• **EXERCISE GOAL**:
Switch "Paramotor" to "Paratrike" throughout the data below and write the lines out again with nothing else changed. Omit the pictures from your answer.
---- DATA IN THIS EXERCISE
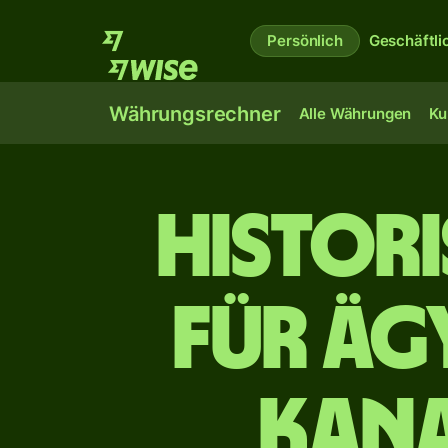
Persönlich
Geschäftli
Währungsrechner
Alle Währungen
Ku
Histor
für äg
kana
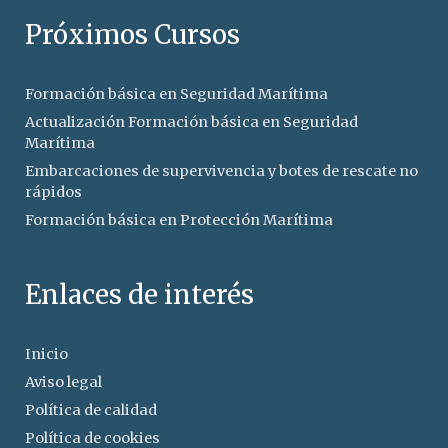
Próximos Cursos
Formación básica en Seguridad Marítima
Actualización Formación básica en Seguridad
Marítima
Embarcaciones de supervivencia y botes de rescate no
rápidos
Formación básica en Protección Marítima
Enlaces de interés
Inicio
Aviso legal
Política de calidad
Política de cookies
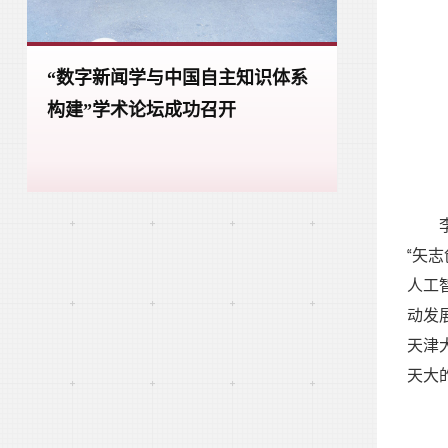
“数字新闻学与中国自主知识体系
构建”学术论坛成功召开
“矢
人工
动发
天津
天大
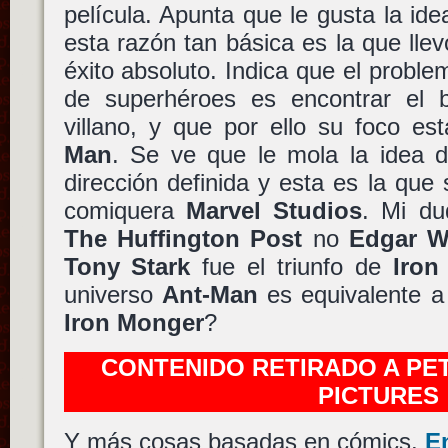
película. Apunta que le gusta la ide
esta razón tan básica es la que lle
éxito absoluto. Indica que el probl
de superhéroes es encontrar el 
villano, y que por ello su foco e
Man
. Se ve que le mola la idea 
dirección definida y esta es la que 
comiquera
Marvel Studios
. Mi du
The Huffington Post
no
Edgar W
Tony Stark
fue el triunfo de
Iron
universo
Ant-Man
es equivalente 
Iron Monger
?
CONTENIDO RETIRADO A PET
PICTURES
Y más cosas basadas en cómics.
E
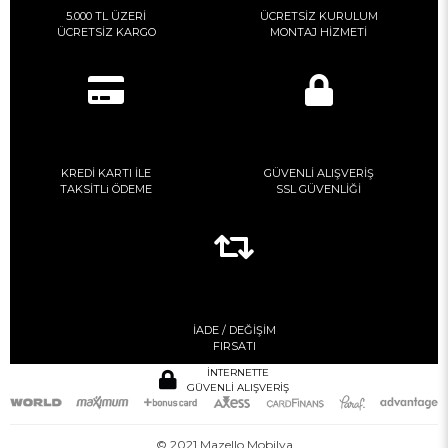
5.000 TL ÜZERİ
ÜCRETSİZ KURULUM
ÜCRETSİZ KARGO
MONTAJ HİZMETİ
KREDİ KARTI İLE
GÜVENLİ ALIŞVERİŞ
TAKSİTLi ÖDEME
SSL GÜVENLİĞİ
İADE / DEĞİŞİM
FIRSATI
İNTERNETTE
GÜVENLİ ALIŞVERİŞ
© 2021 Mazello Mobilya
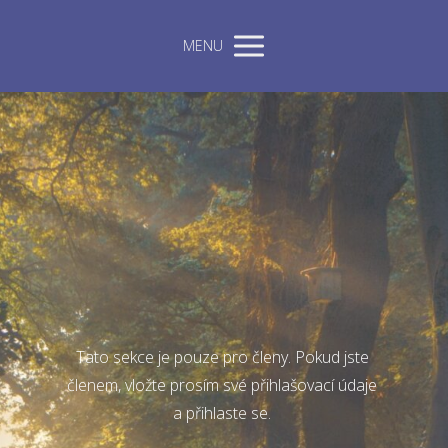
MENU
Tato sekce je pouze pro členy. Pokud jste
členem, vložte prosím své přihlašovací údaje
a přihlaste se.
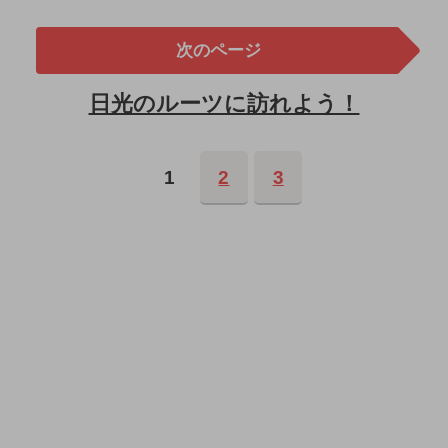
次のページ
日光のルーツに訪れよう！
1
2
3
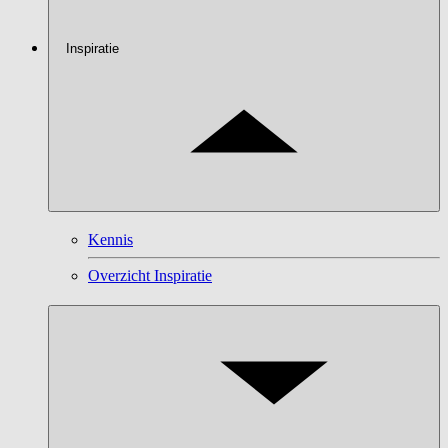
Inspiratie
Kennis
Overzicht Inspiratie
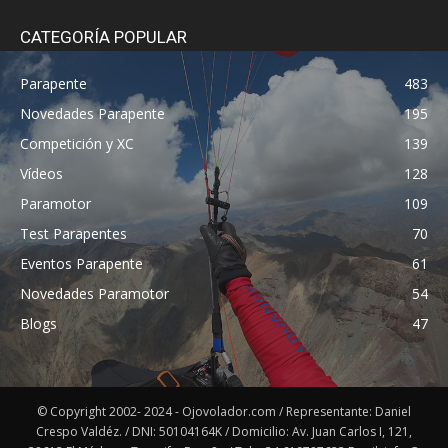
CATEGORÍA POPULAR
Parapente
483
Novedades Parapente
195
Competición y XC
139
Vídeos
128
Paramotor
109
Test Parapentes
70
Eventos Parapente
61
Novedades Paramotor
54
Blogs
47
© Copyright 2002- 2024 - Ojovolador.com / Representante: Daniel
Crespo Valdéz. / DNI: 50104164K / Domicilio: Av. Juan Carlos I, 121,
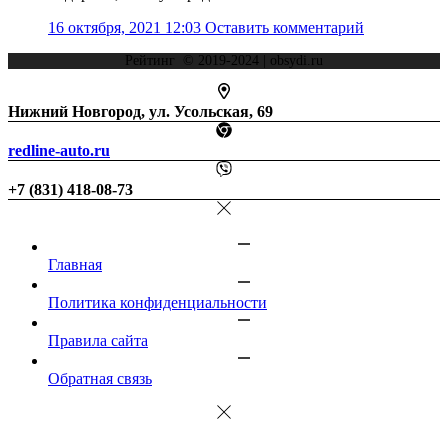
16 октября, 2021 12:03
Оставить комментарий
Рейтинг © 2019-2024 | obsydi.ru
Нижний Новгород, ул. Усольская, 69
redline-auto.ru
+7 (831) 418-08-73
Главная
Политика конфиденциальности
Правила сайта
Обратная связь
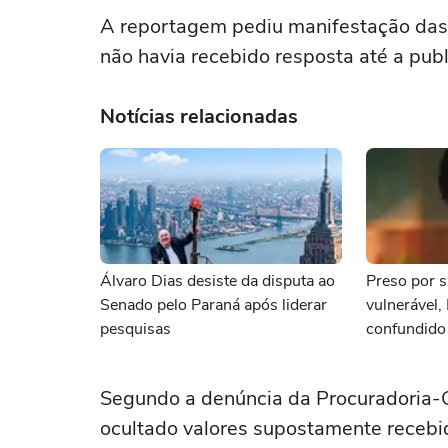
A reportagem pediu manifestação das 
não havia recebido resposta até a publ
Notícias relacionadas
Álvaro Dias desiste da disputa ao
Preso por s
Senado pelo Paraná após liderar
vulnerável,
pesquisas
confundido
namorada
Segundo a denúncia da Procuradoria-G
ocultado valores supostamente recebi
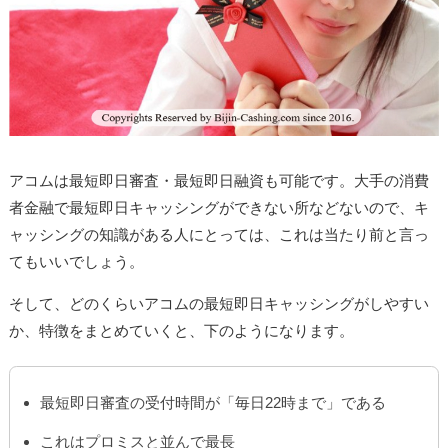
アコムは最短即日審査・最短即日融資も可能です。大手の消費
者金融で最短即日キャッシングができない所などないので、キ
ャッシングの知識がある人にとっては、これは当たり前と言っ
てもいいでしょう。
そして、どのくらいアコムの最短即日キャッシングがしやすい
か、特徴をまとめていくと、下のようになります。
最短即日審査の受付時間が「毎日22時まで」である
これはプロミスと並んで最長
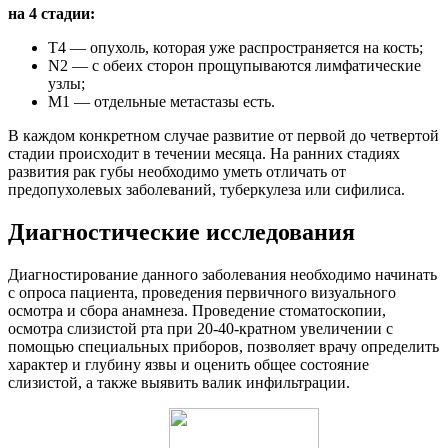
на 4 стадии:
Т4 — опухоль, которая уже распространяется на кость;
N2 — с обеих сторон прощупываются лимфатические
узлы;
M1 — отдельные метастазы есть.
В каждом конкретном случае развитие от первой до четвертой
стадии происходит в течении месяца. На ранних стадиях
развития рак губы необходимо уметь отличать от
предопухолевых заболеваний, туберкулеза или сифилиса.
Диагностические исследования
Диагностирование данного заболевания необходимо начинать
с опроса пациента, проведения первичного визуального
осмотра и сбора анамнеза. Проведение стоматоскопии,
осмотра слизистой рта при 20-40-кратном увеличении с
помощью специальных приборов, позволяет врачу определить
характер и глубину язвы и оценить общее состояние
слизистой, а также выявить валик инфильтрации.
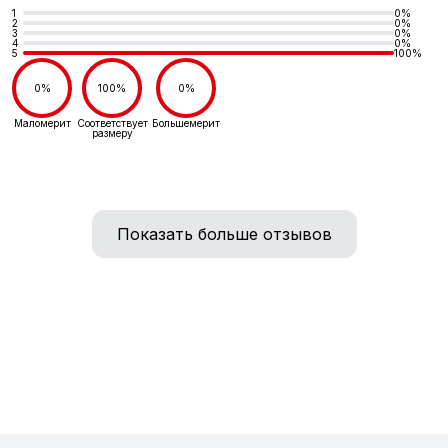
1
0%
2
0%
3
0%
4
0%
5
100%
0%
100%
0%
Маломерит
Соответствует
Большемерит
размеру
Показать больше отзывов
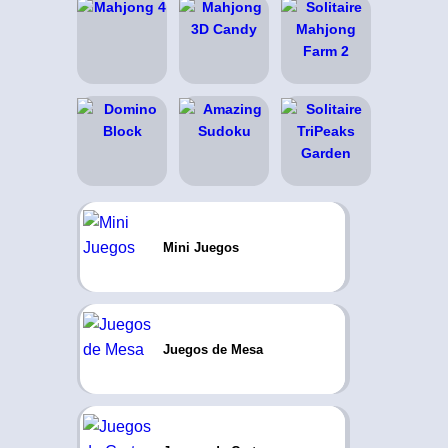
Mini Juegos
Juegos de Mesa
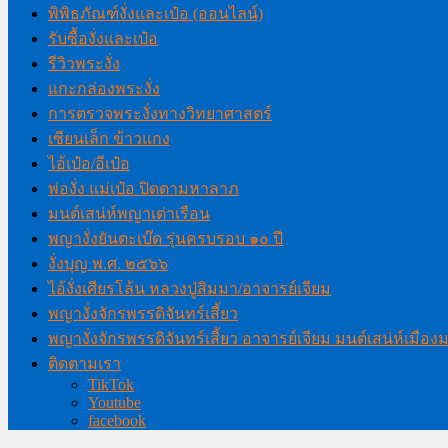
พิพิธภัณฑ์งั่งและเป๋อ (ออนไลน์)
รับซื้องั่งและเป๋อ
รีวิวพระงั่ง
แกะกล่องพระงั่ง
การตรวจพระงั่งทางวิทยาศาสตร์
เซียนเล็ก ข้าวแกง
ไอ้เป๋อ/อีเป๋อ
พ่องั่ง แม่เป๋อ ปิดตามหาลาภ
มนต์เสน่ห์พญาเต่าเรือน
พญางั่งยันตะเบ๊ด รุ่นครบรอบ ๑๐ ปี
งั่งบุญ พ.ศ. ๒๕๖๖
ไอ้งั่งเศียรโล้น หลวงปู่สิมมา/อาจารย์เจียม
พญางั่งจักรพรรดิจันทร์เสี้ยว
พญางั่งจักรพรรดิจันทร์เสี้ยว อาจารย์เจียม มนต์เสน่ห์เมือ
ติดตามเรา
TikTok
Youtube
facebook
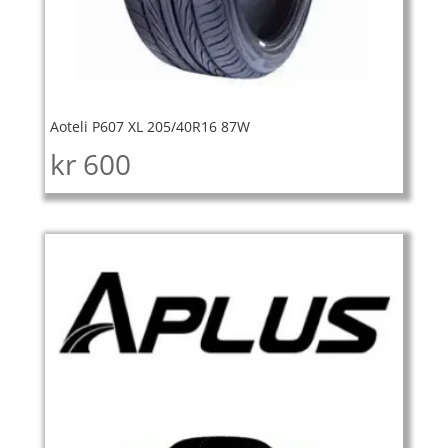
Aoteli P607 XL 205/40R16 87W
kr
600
--------
• **ANSWER TO THIS PROBLEM**:
Persönlich
Geschäftli
Währungsrechner
Alle Währungen
Ku
Histor
für äg
kana
Próximos Cursos
Formación básica en Seguridad Marítima
Actualización Formación básica en Seguridad
Marítima
Embarcaciones de supervivencia y botes de rescate no
rápidos
Formación básica en Protección Marítima
Enlaces de interés
Inicio
Aviso legal
Política de calidad
Política de cookies
“数字新闻学与中国自主知识体系
构建”学术论坛成功召开
“矢
人工
动发
天津
天大
película. Apunta que le gusta la ide
esta razón tan básica es la que lle
éxito absoluto. Indica que el probl
de superhéroes es encontrar el 
villano, y que por ello su foco e
Man
. Se ve que le mola la idea 
dirección definida y esta es la que 
comiquera
Marvel Studios
. Mi du
The Huffington Post
no
Edgar W
Tony Stark
fue el triunfo de
Iron
universo
Ant-Man
es equivalente 
Iron Monger
?
CONTENIDO RETIRADO A PET
PICTURES
Y más cosas basadas en cómics.
E
5.000 TL ÜZERİ
ÜCRETSİZ KURULUM
ÜCRETSİZ KARGO
MONTAJ HİZMETİ
KREDİ KARTI İLE
GÜVENLİ ALIŞVERİŞ
TAKSİTLi ÖDEME
SSL GÜVENLİĞİ
İADE / DEĞİŞİM
FIRSATI
İNTERNETTE
GÜVENLİ ALIŞVERİŞ
© 2021 Mazello Mobilya
MENU
Tato sekce je pouze pro členy. Pokud jste
členem, vložte prosím své přihlašovací údaje
a přihlaste se.
次のページ
日光のルーツに訪れよう！
1
2
3
Inspiratie
Kennis
Overzicht Inspiratie
CATEGORÍA POPULAR
Parapente
483
Novedades Parapente
195
Competición y XC
139
Vídeos
128
Paratrike
109
Test Parapentes
70
Eventos Parapente
61
Novedades Paratrike
54
Blogs
47
© Copyright 2002- 2024 - Ojovolador.com / Representante: Daniel
Crespo Valdéz. / DNI: 50104164K / Domicilio: Av. Juan Carlos I, 121,
16 октября, 2021 12:03
Оставить комментарий
Рейтинг © 2019-2024 | obsydi.ru
Нижний Новгород, ул. Усольская, 69
redline-auto.ru
+7 (831) 418-08-73
Главная
Политика конфиденциальности
Правила сайта
Обратная связь
A reportagem pediu manifestação das 
não havia recebido resposta até a publ
Notícias relacionadas
Álvaro Dias desiste da disputa ao
Preso por s
Senado pelo Paraná após liderar
vulnerável,
pesquisas
confundido
namorada
Segundo a denúncia da Procuradoria-G
ocultado valores supostamente recebi
アコムは最短即日審査・最短即日融資も可能です。大手の消費
者金融で最短即日キャッシングができない所などないので、キ
ャッシングの知識がある人にとっては、これは当たり前と言っ
てもいいでしょう。
そして、どのくらいアコムの最短即日キャッシングがしやすい
か、特徴をまとめていくと、下のようになります。
最短即日審査の受付時間が「毎日22時まで」である
これはプロミスと並んで最長
на 4 стадии:
Т4 — опухоль, которая уже распространяется на кость;
N2 — с обеих сторон прощупываются лимфатические
узлы;
M1 — отдельные метастазы есть.
В каждом конкретном случае развитие от первой до четвертой
стадии происходит в течении месяца. На ранних стадиях
развития рак губы необходимо уметь отличать от
предопухолевых заболеваний, туберкулеза или сифилиса.
Диагностические исследования
Диагностирование данного заболевания необходимо начинать
с опроса пациента, проведения первичного визуального
осмотра и сбора анамнеза. Проведение стоматоскопии,
осмотра слизистой рта при 20-40-кратном увеличении с
помощью специальных приборов, позволяет врачу определить
характер и глубину язвы и оценить общее состояние
слизистой, а также выявить валик инфильтрации.
1
0%
2
0%
3
0%
4
0%
5
100%
0%
100%
0%
Маломерит
Соответствует
Большемерит
размеру
Показать больше отзывов
Mini Juegos
Juegos de Mesa
พิพิธภัณฑ์งั่งและเป๋อ (ออนไลน์)
รับซื้องั่งและเป๋อ
รีวิวพระงั่ง
แกะกล่องพระงั่ง
การตรวจพระงั่งทางวิทยาศาสตร์
เซียนเล็ก ข้าวแกง
ไอ้เป๋อ/อีเป๋อ
พ่องั่ง แม่เป๋อ ปิดตามหาลาภ
มนต์เสน่ห์พญาเต่าเรือน
พญางั่งยันตะเบ๊ด รุ่นครบรอบ ๑๐ ปี
งั่งบุญ พ.ศ. ๒๕๖๖
ไอ้งั่งเศียรโล้น หลวงปู่สิมมา/อาจารย์เจียม
พญางั่งจักรพรรดิจันทร์เสี้ยว
พญางั่งจักรพรรดิจันทร์เสี้ยว อาจารย์เจียม มนต์เสน่ห์เมือ
ติดตามเรา
TikTok
Youtube
facebook
Aoteli P607 XL 205/40R16 87W
kr
600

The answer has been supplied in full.